Another thing we are shown, and this is quite a common message in the Indian cinema lately, is how the riots are the result of the politicians'/religious leaders' vicious manipulation of the people's minds.
Although the political message of the film is very plain, to the point of being of pamphlet quality, and the emotional dirty tricks are felt as so many blows below the belt, it takes Bolliwood to make from all this tricky material a gripping story that has the audience watching on, with a lump on their throat, for three hours.

You can also find more levels than just the purely superficial in the movie: there is always the symbolism, so dearly loved by Indian cinema, as in the case of the twins and their fate. And there are some subtler messages: when one of the boys gets lost and is in danger of being trampled to death by a terrrified mob, he is rescued by an eunuch.
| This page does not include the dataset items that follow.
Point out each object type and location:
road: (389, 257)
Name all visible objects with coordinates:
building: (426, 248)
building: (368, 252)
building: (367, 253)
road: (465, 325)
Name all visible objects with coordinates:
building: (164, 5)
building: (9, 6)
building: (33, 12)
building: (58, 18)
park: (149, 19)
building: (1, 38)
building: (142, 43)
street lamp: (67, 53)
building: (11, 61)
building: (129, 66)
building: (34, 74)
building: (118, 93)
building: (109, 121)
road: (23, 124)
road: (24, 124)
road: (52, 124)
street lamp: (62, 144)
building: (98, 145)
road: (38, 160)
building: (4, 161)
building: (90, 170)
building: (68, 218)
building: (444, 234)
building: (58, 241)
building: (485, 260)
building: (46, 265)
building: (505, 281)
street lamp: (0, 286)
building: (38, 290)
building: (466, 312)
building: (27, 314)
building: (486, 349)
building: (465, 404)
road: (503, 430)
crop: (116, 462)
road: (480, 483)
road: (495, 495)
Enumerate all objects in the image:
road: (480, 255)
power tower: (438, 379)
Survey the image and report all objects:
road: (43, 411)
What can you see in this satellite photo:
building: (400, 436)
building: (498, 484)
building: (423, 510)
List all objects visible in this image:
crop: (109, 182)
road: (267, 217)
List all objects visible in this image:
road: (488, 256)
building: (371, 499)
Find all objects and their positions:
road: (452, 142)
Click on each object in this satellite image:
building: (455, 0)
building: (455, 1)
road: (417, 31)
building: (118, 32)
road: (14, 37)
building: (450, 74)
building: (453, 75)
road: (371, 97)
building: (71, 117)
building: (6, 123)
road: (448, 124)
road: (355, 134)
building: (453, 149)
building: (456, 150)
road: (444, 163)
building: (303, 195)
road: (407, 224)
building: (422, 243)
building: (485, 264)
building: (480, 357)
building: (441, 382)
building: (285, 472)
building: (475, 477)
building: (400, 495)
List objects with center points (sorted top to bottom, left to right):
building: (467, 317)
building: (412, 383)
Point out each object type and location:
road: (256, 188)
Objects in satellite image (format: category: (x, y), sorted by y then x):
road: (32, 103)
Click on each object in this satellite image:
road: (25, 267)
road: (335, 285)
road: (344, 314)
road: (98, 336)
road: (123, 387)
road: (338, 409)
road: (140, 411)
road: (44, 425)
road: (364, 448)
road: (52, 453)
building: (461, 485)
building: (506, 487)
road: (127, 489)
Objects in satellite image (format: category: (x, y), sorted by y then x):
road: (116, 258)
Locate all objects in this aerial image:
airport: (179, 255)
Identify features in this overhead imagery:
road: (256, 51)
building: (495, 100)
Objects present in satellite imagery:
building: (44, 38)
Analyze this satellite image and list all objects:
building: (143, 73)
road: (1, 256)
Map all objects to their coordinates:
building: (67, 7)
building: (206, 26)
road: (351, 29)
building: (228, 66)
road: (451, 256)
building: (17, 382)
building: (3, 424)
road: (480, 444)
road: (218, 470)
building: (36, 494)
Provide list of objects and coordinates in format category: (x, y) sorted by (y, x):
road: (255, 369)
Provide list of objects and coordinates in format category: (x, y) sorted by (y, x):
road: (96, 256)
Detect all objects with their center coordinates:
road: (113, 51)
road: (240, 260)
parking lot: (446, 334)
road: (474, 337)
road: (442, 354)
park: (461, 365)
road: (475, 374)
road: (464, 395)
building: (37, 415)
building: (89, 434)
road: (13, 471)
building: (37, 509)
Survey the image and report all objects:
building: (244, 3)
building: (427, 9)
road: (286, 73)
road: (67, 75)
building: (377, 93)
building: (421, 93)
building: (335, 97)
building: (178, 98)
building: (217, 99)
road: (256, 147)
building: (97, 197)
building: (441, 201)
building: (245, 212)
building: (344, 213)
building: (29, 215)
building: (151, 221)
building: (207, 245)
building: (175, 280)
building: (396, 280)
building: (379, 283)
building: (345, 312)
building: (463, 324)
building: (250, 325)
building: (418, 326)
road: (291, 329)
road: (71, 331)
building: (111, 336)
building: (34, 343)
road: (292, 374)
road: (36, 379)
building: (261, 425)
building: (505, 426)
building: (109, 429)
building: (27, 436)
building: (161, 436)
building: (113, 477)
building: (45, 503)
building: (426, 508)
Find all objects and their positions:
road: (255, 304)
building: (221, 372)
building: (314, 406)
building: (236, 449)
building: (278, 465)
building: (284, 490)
And it is this most despised and marginal of members of society who, while tending to the boy's wounds and feeding him, finally explains to the boy what religion is, and what is the difference between a muslim and a hindu.

As usual with Bollywood films, there are musical numbers, but in this case we don't have any major star of India, although the main actors are great (she is especially charming in the style of Audrey Hepburn); but you have to watch out for the support actors: whenever the two fathers-in-law (one of them a very pious muslim, the other a very pious hindu...always having commical clashes)are in a scene the screen rocks!